(Saved entries)
↓↓↓
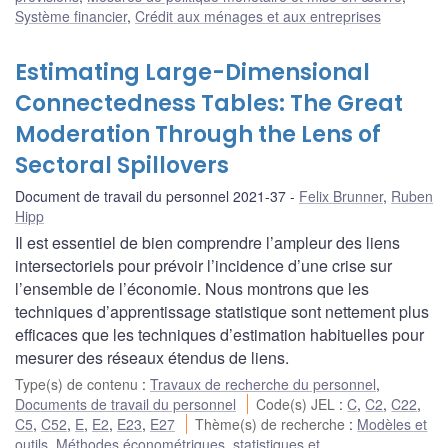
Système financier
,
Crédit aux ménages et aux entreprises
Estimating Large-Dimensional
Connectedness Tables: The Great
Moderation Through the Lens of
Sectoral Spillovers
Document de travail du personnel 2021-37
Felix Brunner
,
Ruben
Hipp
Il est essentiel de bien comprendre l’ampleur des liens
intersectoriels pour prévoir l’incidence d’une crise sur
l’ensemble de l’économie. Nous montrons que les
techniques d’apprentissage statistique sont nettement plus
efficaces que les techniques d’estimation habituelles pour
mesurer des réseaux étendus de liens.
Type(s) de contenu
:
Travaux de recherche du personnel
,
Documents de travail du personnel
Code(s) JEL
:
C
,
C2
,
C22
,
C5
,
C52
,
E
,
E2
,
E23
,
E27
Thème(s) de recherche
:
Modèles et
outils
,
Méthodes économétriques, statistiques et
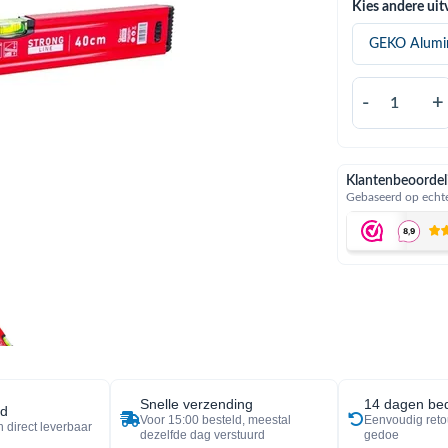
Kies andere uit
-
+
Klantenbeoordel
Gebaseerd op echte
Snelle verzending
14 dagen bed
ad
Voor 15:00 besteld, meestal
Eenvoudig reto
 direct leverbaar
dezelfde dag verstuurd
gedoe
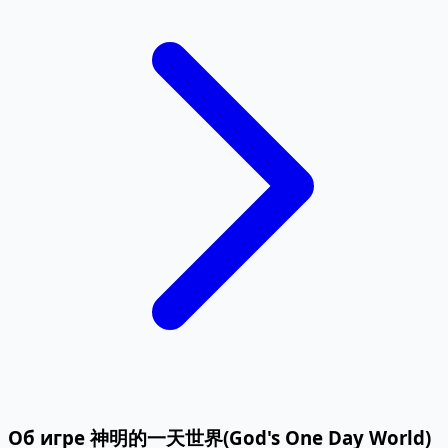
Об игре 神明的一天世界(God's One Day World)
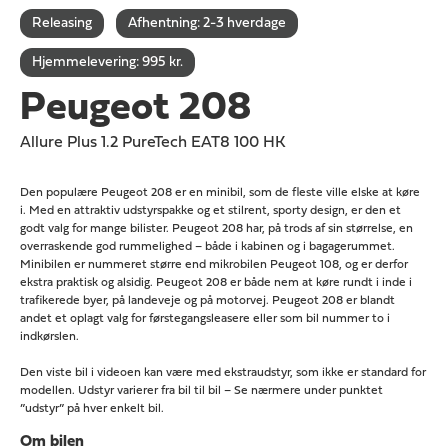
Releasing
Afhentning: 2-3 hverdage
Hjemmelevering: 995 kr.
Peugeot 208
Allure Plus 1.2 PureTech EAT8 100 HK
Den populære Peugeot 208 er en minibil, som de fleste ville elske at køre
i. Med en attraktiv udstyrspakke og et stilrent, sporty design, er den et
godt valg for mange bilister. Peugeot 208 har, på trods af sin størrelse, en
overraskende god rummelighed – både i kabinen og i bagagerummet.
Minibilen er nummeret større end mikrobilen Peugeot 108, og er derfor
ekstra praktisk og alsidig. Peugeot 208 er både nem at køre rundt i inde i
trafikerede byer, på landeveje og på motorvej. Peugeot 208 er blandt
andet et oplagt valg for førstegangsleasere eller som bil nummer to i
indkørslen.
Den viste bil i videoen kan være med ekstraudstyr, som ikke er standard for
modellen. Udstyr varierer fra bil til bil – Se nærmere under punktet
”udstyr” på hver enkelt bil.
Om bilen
↑↑↑
= Required work =
Show the lines of the records that include the string "recherche".

= Your solution =
Travaux de recherche du personnel
Thème(s) de recherche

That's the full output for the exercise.